→ Work to complete
Update the items below by replacing every "Eurosystems" with "Euro Systems" and leaving all other text unchanged. Leave the pictures out of your answer.

The data: Begin

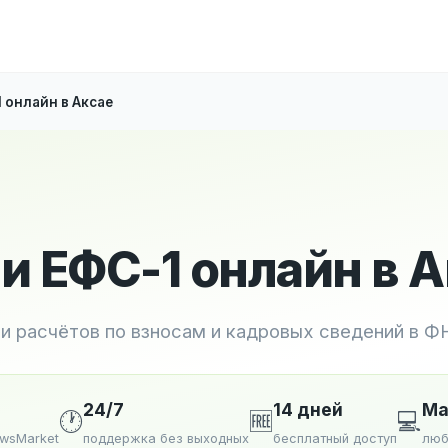
1 онлайн в Аксае
и ЕФС-1 онлайн в 
чи расчётов по взносам и кадровых сведений в Ф
24/7
14 дней
Ma
🕐
🆓
💻
ewsMarket
поддержка без выходных
бесплатный доступ
люб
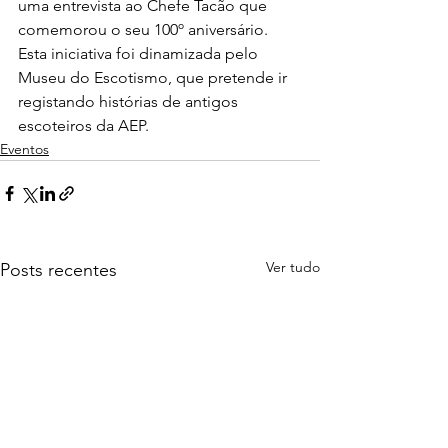
uma entrevista ao Chefe Tacão que 
comemorou o seu 100º aniversário. 
Esta iniciativa foi dinamizada pelo 
Museu do Escotismo, que pretende ir 
registando histórias de antigos 
escoteiros da AEP.
Eventos
Ver tudo
Posts recentes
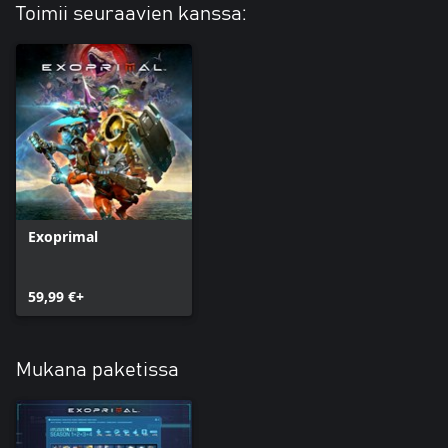
perheryhmän järjestäjä.
Toimii seuraavien kanssa:
Exoprimal
59,99 €+
Mukana paketissa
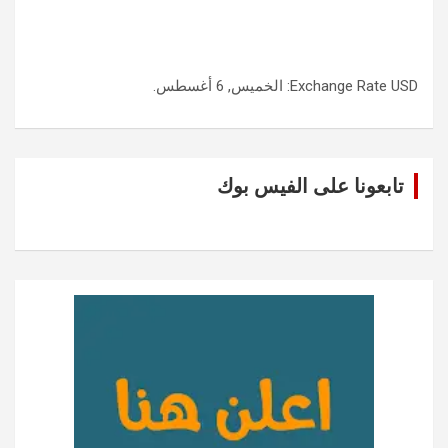
USD
Exchange Rate
: الخميس, 6 أغسطس.
تابعونا على الفيس بوك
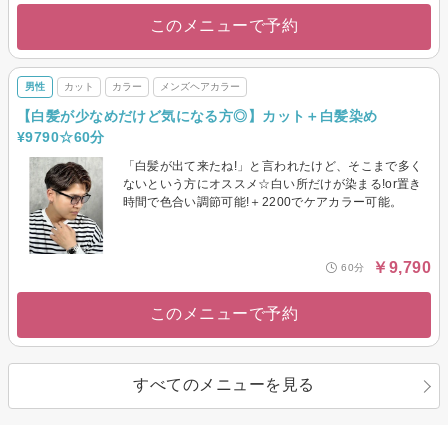
このメニューで予約
男性
カット
カラー
メンズヘアカラー
【白髪が少なめだけど気になる方◎】カット＋白髪染め
¥9790☆60分
「白髪が出て来たね!」と言われたけど、そこまで多く
ないという方にオススメ☆白い所だけが染まる!or置き
時間で色合い調節可能!＋2200でケアカラー可能。
￥9,790
60分
このメニューで予約
すべてのメニューを見る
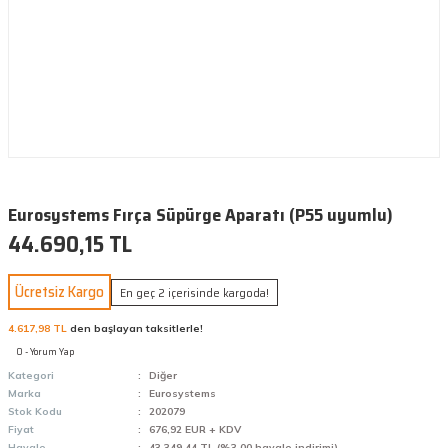
Eurosystems Fırça Süpürge Aparatı (P55 uyumlu)
44.690,15 TL
Ücretsiz Kargo
En geç 2 içerisinde kargoda!
4.617,98 TL
den başlayan taksitlerle!
0 - Yorum Yap
Kategori
Diğer
Marka
Eurosystems
Stok Kodu
202079
Fiyat
676,92 EUR + KDV
Havale
43.349,44 TL (%3,00 havale indirimi)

The data: End

→ Answer to the problem
1 онлайн в Аксае
и ЕФС-1 онлайн в 
чи расчётов по взносам и кадровых сведений в Ф
24/7
14 дней
Ma
🕐
🆓
💻
ewsMarket
поддержка без выходных
бесплатный доступ
люб
uma entrevista ao Chefe Tacão que 
comemorou o seu 100º aniversário. 
Esta iniciativa foi dinamizada pelo 
Museu do Escotismo, que pretende ir 
registando histórias de antigos 
escoteiros da AEP.
Eventos
Ver tudo
Posts recentes
perheryhmän järjestäjä.
Toimii seuraavien kanssa:
Exoprimal
59,99 €+
Mukana paketissa
USD
Exchange Rate
: الخميس, 6 أغسطس.
تابعونا على الفيس بوك
このメニューで予約
男性
カット
カラー
メンズヘアカラー
【白髪が少なめだけど気になる方◎】カット＋白髪染め
¥9790☆60分
「白髪が出て来たね!」と言われたけど、そこまで多く
ないという方にオススメ☆白い所だけが染まる!or置き
時間で色合い調節可能!＋2200でケアカラー可能。
￥9,790
60分
このメニューで予約
すべてのメニューを見る
Euro Systems Fırça Süpürge Aparatı (P55 uyumlu)
44.690,15 TL
Ücretsiz Kargo
En geç 2 içerisinde kargoda!
4.617,98 TL
den başlayan taksitlerle!
0 - Yorum Yap
Kategori
Diğer
Marka
Euro Systems
Stok Kodu
202079
Fiyat
676,92 EUR + KDV
Havale
43.349,44 TL (%3,00 havale indirimi)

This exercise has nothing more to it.